* SOURCE RECORDS
● ● ● ● ●
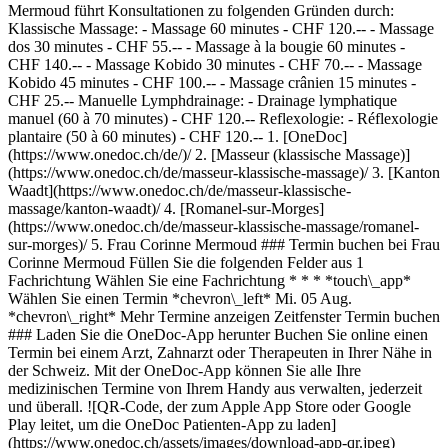
Mermoud führt Konsultationen zu folgenden Gründen durch:
Klassische Massage: - Massage 60 minutes - CHF 120.-- - Massage
dos 30 minutes - CHF 55.-- - Massage à la bougie 60 minutes -
CHF 140.-- - Massage Kobido 30 minutes - CHF 70.-- - Massage
Kobido 45 minutes - CHF 100.-- - Massage crânien 15 minutes -
CHF 25.-- Manuelle Lymphdrainage: - Drainage lymphatique
manuel (60 à 70 minutes) - CHF 120.-- Reflexologie: - Réflexologie
plantaire (50 à 60 minutes) - CHF 120.--
1. [OneDoc](https://www.onedoc.ch/de/)/ 2. [Masseur (klassische Massage)](https://www.onedoc.ch/de/masseur-klassische-massage)/ 3. [Kanton Waadt](https://www.onedoc.ch/de/masseur-klassische-massage/kanton-waadt)/ 4. [Romanel-sur-Morges](https://www.onedoc.ch/de/masseur-klassische-massage/romanel-sur-morges)/ 5. Frau Corinne Mermoud ### Termin buchen bei Frau Corinne Mermoud Füllen Sie die folgenden Felder aus 1 Fachrichtung Wählen Sie eine Fachrichtung * * * *touch\_app* Wählen Sie einen Termin *chevron\_left* Mi. 05 Aug. *chevron\_right* Mehr Termine anzeigen Zeitfenster Termin buchen ### Laden Sie die OneDoc-App herunter Buchen Sie online einen Termin bei einem Arzt, Zahnarzt oder Therapeuten in Ihrer Nähe in der Schweiz. Mit der OneDoc-App können Sie alle Ihre medizinischen Termine von Ihrem Handy aus verwalten, jederzeit und überall. ![QR-Code, der zum Apple App Store oder Google Play leitet, um die OneDoc Patienten-App zu laden](https://www.onedoc.ch/assets/images/download-app-qr.jpeg) Scannen Sie den QR-Code, um die App herunterzuladen [![Laden Sie unsere App im App Store herunter!](https://www.onedoc.ch/assets/images/app-store-badge-de.svg)](https://apps.apple.com/ch/app/onedoc/id1592376413?l=fr)[![Laden Sie unsere App im Google Play Store herunter!](https://www.onedoc.ch/assets/images/google-play-badge-de.png)](https://play.google.com/store/apps/details?id=ch.onedoc.patient&hl=fr-CH) *keyboard\_arrow\_right* ## Verwandte Fachgebiete [Masseur (klassische Massage) in Genf](https://www.onedoc.ch/de/masseur-klassische-massage/genf)[Masseur (klassische Massage) in Lausanne](https://www.onedoc.ch/de/masseur-klassische-massage/lausanne)[Masseur (klassische Massage) in Nyon](https://www.onedoc.ch/de/masseur-klassische-massage/nyon)[Masseur (klassische Massage) in Bulle](https://www.onedoc.ch/de/masseur-klassische-massage/bulle)[Masseur (klassische Massage) in Vevey](https://www.onedoc.ch/de/masseur-klassische-massage/vevey)[Masseur (klassische Massage) in Gland](https://www.onedoc.ch/de/masseur-klassische-massage/gland)[Masseur (klassische Massage) in Yverdon-les-Bains](https://www.onedoc.ch/de/masseur-klassische-massage/yverdon-les-bains)[Masseur (klassische Massage) in Lutry](https://www.onedoc.ch/de/masseur-klassische-massage/lutry)[Masseur (klassische Massage) in Montreux](https://www.onedoc.ch/de/masseur-klassische-massage/montreux)[Masseur (klassische Massage) in Renens](https://www.onedoc.ch/de/masseur-klassische-massage/renens)[Masseur (klassische Massage) in Châtel-Saint-Denis](https://www.onedoc.ch/de/masseur-klassische-massage/chatel-saint-denis)[Masseur (klassische Massage) in Morges](https://www.onedoc.ch/de/masseur-klassische-massage/morges)[Masseur (klassische Massage) in Le Mont-sur-Lausanne](https://www.onedoc.ch/de/masseur-klassische-massage/le-mont-sur-lausanne)[Masseur (klassische Massage) in Epalinges](https://www.onedoc.ch/de/masseur-klassische-massage/epalinges)[Masseur (klassische Massage) in La Tour-de-Peilz](https://www.onedoc.ch/de/masseur-klassische-massage/la-tour-de-peilz)[Masseur (klassische Massage) in Monthey](https://www.onedoc.ch/de/masseur-klassische-massage/monthey)[Masseur (klassische Massage) in Préverenges](https://www.onedoc.ch/de/masseur-klassische-massage/preverenges)[Masseur (klassische Massage) in Payerne](https://www.onedoc.ch/de/masseur-klassische-massage/payerne)[Masseur (klassische Massage) in Estavayer](https://www.onedoc.ch/de/masseur-klassische-massage/estavayer)[Masseur (klassische Massage) in Bussigny](https://www.onedoc.ch/de/masseur-klassische-massage/bussigny)[Masseur (klassische Massage) in Aigle](https://www.onedoc.ch/de/masseur-klassische-massage/aigle) *keyboard\_arrow\_right* ## Beliebte Suchbegriffe [Physiotherapeut in Genf](https://www.onedoc.ch/de/physiotherapeut/genf)[Psychologe in Genf](https://www.onedoc.ch/de/psychologe/genf)[Physiotherapeut in Lausanne](https://www.onedoc.ch/de/physiotherapeut/lausanne)[Hausarzt (Allgemeinmedizin) in Genf](https://www.onedoc.ch/de/hausarzt-allgemeinmedizin/genf)[Manuelle Lymphdrainage Therapeut in Genf](https://www.onedoc.ch/de/manuelle-lymphdrainage-therapeut/genf)[Masseur (klassische Massage) in Genf](https://www.onedoc.ch/de/masseur-klassische-massage/genf)[Facharzt für Allgemeine Innere Medizin in Genf](https://www.onedoc.ch/de/facharzt-fur-allgemeine-innere-medizin/genf)[Reflexologietherapeut in Genf](https://www.onedoc.ch/de/reflexologietherapeut/genf)[Zahnarzt in Genf](https://www.onedoc.ch/de/zahnarzt/genf)[Psychologe in Lausanne](https://www.onedoc.ch/de/psychologe/lausanne)[Akupunkteur in Genf](https://www.onedoc.ch/de/akupunkteur/genf)[Osteopath in Lausanne](https://www.onedoc.ch/de/osteopath/lausanne)[Masseur (klassische Massage) in Lausanne](https://www.onedoc.ch/de/masseur-klassische-massage/lausanne)[Hausarzt (Allgemeinmedizin) in Lausanne](https://www.onedoc.ch/de/hausarzt-allgemeinmedizin/lausanne)[Spezialist für Traditionelle Chinesische Medizin (TCM) in Genf](https://www.onedoc.ch/de/spezialist-fur-traditionelle-chinesische-medizin-tcm/genf)[Sportphysiotherapeut in Genf](https://www.onedoc.ch/de/sportphysiotherapeut/genf)[Masseur (therapeutische Massage) in Genf](https://www.onedoc.ch/de/masseur-therapeutische-massage/genf)[Psychotherapeut in Genf](https://www.onedoc.ch/de/psychotherapeut/genf)[Gynäkologe (Frauenarzt und Geburtshelfer) in Genf](https://www.onedoc.ch/de/gynakologe-frauenarzt-und-geburtshelfer/genf)[Osteopath in Genf](https://www.onedoc.ch/de/osteopath/genf)[WAM Ernährungstherapeut in Genf](https://www.onedoc.ch/de/wam-ernahrungstherapeut/genf) *keyboard\_arrow\_right* ## Finden Sie einen Arzt oder Therapeuten [Ärzte- und Therapeutenverzeichnis](https://www.onedoc.ch/de/verzeichnis) [A](https://www.onedoc.ch/de/verzeichnis/A) [B](https://www.onedoc.ch/de/verzeichnis/B) [C](https://www.onedoc.ch/de/verzeichnis/C) [D](https://www.onedoc.ch/de/verzeichnis/D) [E](https://www.onedoc.ch/de/verzeichnis/E) [F](https://www.onedoc.ch/de/verzeichnis/F) [G](https://www.onedoc.ch/de/verzeichnis/G) [H](https://www.onedoc.ch/de/verzeichnis/H) [I](https://www.onedoc.ch/de/verzeichnis/I) [J](https://www.onedoc.ch/de/verzeichnis/J) [K](https://www.onedoc.ch/de/verzeichnis/K) [L](https://www.onedoc.ch/de/verzeichnis/L) [M](https://www.onedoc.ch/de/verzeichnis/M) [N](https://www.onedoc.ch/de/verzeichnis/N) [O](https://www.onedoc.ch/de/verzeichnis/O) [P](https://www.onedoc.ch/de/verzeichnis/P) [Q](https://www.onedoc.ch/de/verzeichnis/Q) [R](https://www.onedoc.ch/de/verzeichnis/R) [S](https://www.onedoc.ch/de/verzeichnis/S) [T](https://www.onedoc.ch/de/verzeichnis/T) [U](https://www.onedoc.ch/de/verzeichnis/U) [V](https://www.onedoc.ch/de/verzeichnis/V) [W](https://www.onedoc.ch/de/verzeichnis/W) [X](https://www.onedoc.ch/de/verzeichnis/X) [Y](https://www.onedoc.ch/de/verzeichnis/Y) [Z](https://www.onedoc.ch/de/verzeichnis/Z) ## OneDoc [Ich bin Gesundheitsfachperson](https://info.onedoc.ch/de/) [Über uns](https://info.onedoc.ch/de/unsere-mission/) [Presse](https://info.onedoc.ch/de/media/) [Karriere](https://career.onedoc.ch/de) [Datenschutzzentrum](https://privacy.onedoc.ch/de/) [Verwaltung der Cookies](javascript:Didomi.preferences.show%28%29) [Hilfezentrum](https://help.onedoc.ch/de/) ## Sprachen [Deutsch](https://www.onedoc.ch/de/masseurin-klassische-massage/romanel-sur-morges/pco94/corinne-mermoud) [Français](https://www.onedoc.ch/fr/masseuse-classique/romanel-sur-morges/pco94/corinne-mermoud) [Italiano](https://www.onedoc.ch/it/massaggiatrice-classica/romanel-sur-morges/pco94/corinne-mermoud) [English](https://www.onedoc.ch/en/classic-massage-therapist/romanel-sur-morges/pco94/corinne-mermoud) ## Verwandte Fachgebiete [Masseur (klassische Massage) in Genf](https://www.onedoc.ch/de/masseur-klassische-massage/genf) [Masseur (klassische Massage) in Lausanne](https://www.onedoc.ch/de/masseur-klassische-massage/lausanne) [Masseur (klassische Massage) in Nyon](https://www.onedoc.ch/de/masseur-klassische-massage/nyon) [Masseur (klassische Massage) in Bulle](https://www.onedoc.ch/de/masseur-klassische-massage/bulle) [Masseur (klassische Massage) in Vevey](https://www.onedoc.ch/de/masseur-klassische-massage/vevey) [Masseur (klassische Massage) in Gland](https://www.onedoc.ch/de/masseur-klassische-massage/gland) [Masseur (klassische Massage) in Yverdon-les-Bains](https://www.onedoc.ch/de/masseur-klassische-massage/yverdon-les-bains) [Masseur (klassische Massage) in Lutry](https://www.onedoc.ch/de/masseur-klassische-massage/lutry) [Masseur (klassische Massage) in Montreux](https://www.onedoc.ch/de/masseur-klassische-massage/montreux) [Masseur (klassische Massage) in Renens](https://www.onedoc.ch/de/masseur-klassische-massage/renens) [Masseur (klassische Massage) in Châtel-Saint-Denis](https://www.onedoc.ch/de/masseur-klassische-massage/chatel-saint-denis) [Masseur (klassische Massage) in Morges](https://www.onedoc.ch/de/masseur-klassische-massage/morges) [Masseur (klassische Massage) in Le Mont-sur-Lausanne](https://www.onedoc.ch/de/masseur-klassische-massage/le-mont-sur-lausanne) [Masseur (klassische Massage) in Epalinges](https://www.onedoc.ch/de/masseur-klassische-massage/epalinges) [Masseur (klassische Massage) in La Tour-de-Peilz](https://www.onedoc.ch/de/masseur-klassische-massage/la-tour-de-peilz) [Masseur (klassische Massage) in Monthey](https://www.onedoc.ch/de/masseur-klassische-massage/monthey) [Masseur (klassische Massage) in Préverenges](https://www.onedoc.ch/de/masseur-klassische-massage/preverenges) [Masseur (klassische Massage) in Payerne](https://www.onedoc.ch/de/masseur-klassische-massage/payerne) [Masseur (klassische Massage) in Estavayer](https://www.onedoc.ch/de/masseur-klassische-massage/estavayer) [Masseur (klassische Massage) in Bussigny](https://www.onedoc.ch/de/masseur-klassische-massage/bussigny) [Masseur (klassische Massage) in Aigle](https://www.onedoc.ch/de/masseur-klassische-mass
● ● ● ● ●
* WORK ITEM
Please output exactly the lines of the data above, from its first line through the line with "plantaire (50 à", and nothing else; drop the pictures.

* ANSWER TO THE PROBLEM
Mermoud führt Konsultationen zu folgenden Gründen durch:
Klassische Massage: - Massage 60 minutes - CHF 120.-- - Massage
dos 30 minutes - CHF 55.-- - Massage à la bougie 60 minutes -
CHF 140.-- - Massage Kobido 30 minutes - CHF 70.-- - Massage
Kobido 45 minutes - CHF 100.-- - Massage crânien 15 minutes -
CHF 25.-- Manuelle Lymphdrainage: - Drainage lymphatique
manuel (60 à 70 minutes) - CHF 120.-- Reflexologie: - Réflexologie
plantaire (50 à 60 minutes) - CHF 120.--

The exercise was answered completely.